Connecting Azure Databricks to a Storage Account
Azure Databricks can be connected to an Azure Storage account using several methods, including OAuth 2.0 with a Microsoft Entra ID service principal, Shared Access Signatures (SAS), and storage account keys. Here’s how you can do it:
Method 1: Using OAuth 2.0 with a Microsoft Entra ID Service Principal
This method is recommended for connecting to Azure Data Lake Storage Gen2. To use it, you need to create a Microsoft Entra ID service principal and grant it access to your storage account.
- Create a Service Principal: In the Azure portal, go to Azure Active Directory > App registrations > New registration. Follow the prompts to create a new application.
- Generate a Client Secret: In the application settings, find the “Certificates & secrets” section and add a new client secret.
- Assign Roles: Ensure the service principal has the necessary roles on the storage account, such as “Storage Blob Data Contributor” for Data Lake Storage Gen2.
- Configure in Databricks: Use the service principal credentials to configure Spark properties in your Databricks cluster or notebook.
Method 2: Using Shared Access Signatures (SAS)
SAS tokens provide temporary access to specific resources in your storage account without needing a service principal.
- Generate a SAS Token: In the Azure portal, navigate to your storage account > Shared access signatures. Generate a token with the desired permissions.
- Mount Storage in Databricks: Use the SAS token to mount the storage container in Databricks using the `dbutils.fs.mount` command.
Method 3: Using Storage Account Keys
Though not recommended for production due to security concerns, you can use storage account keys for testing purposes.
- Retrieve Account Keys: In the Azure portal, go to your storage account > Access keys.
- Configure in Databricks: Use the account key to set Spark properties for accessing the storage account.
Frequently Asked Questions
- Q: What is the recommended method for connecting to Azure Data Lake Storage Gen2?
A: Using OAuth 2.0 with a Microsoft Entra ID service principal is recommended for Azure Data Lake Storage Gen2. - Q: Can I use Azure AD Passthrough for authentication?
A: Yes, if Azure AD Passthrough is enabled in your Databricks environment, you can authenticate using your Azure AD identity without needing a service principal. - Q: How do I manage credentials securely in Databricks?
A: Use secret scopes to store and manage credentials securely in Databricks. - Q: What are the benefits of using the `abfss` driver over `wasbs`?
A: The `abfss` driver offers greater security and is recommended over the legacy `wasbs` driver. - Q: Can I use a SAS token for multiple storage accounts?

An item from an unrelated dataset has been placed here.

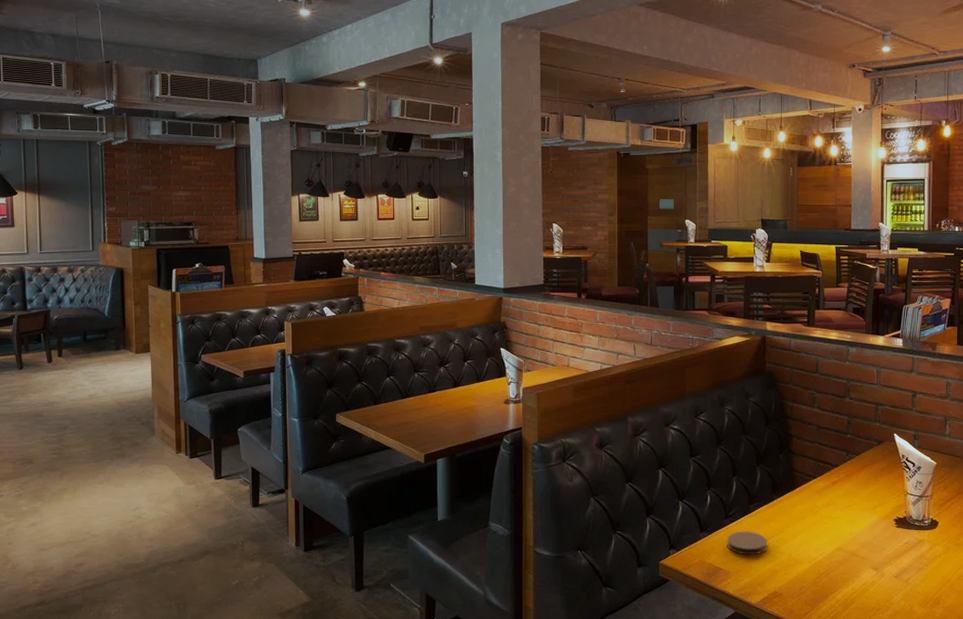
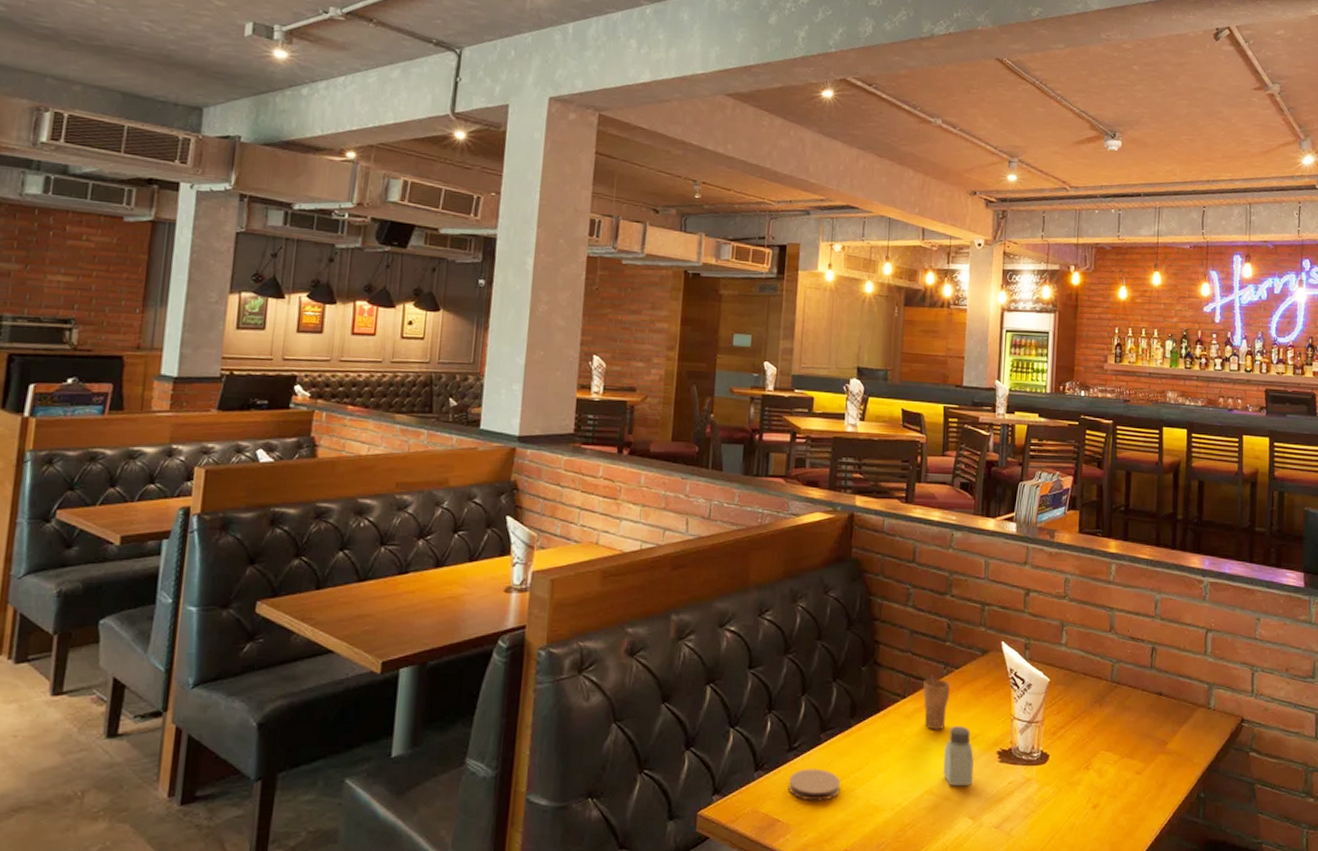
cup: none [829,460,853,503] -> present [922,675,951,730]
saltshaker: none [849,500,875,546] -> present [942,726,974,787]

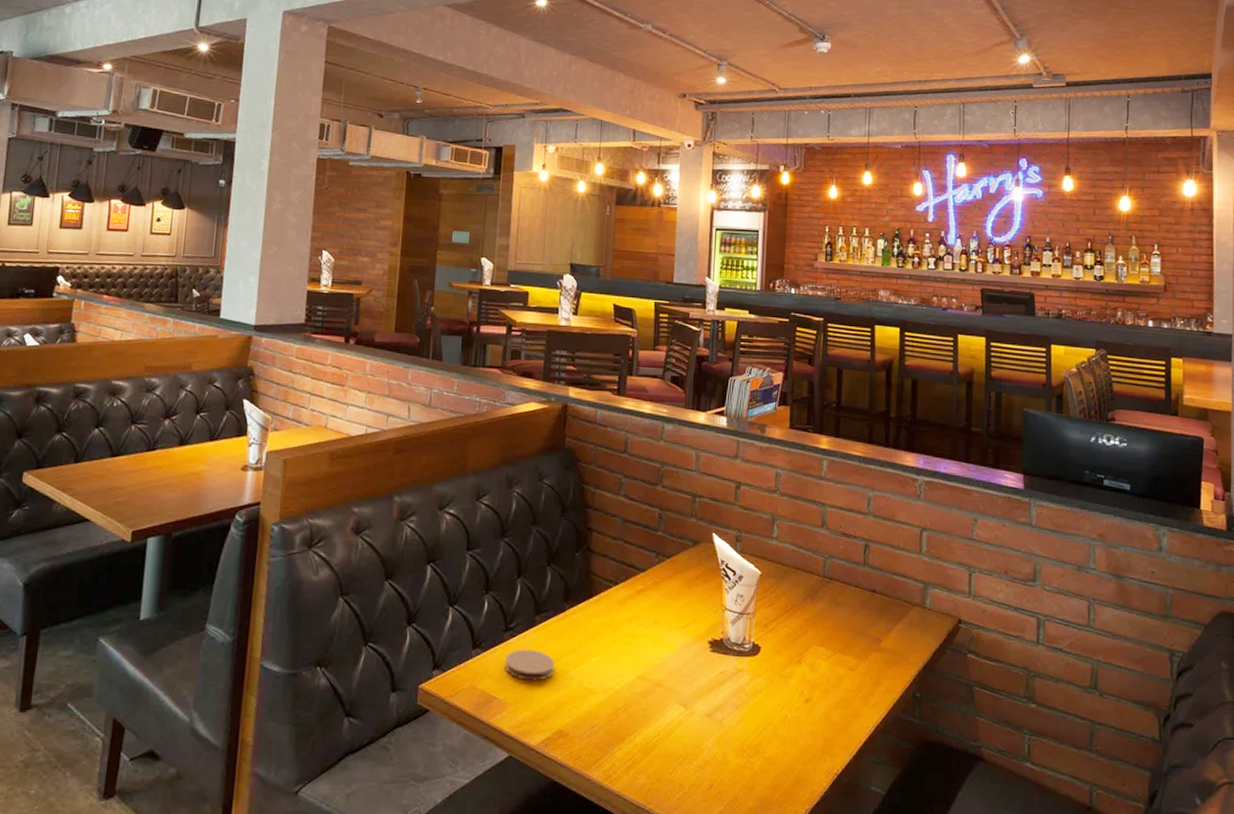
cup: present [922,675,951,730] -> none [634,563,662,618]
saltshaker: present [942,726,974,787] -> none [654,614,686,674]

A: Yes, you can configure SAS tokens for multiple storage accounts in the same Spark session. - Q: How do I troubleshoot the “Filesystem not found” error in Azure Data Lake Storage Gen2?
A: Ensure that the hierarchical namespace is enabled, and avoid creating containers through the Azure portal if possible. - Q: Is it possible to connect to Azure Blob Storage using a service principal?
A: Blob storage does not support Microsoft Entra ID service principals directly; use SAS tokens or account keys instead.
Bottom Line: Connecting Azure Databricks to a storage account can be achieved through various methods, each with its own advantages and use cases. Choosing the right method depends on your specific security requirements and the type of storage you are using.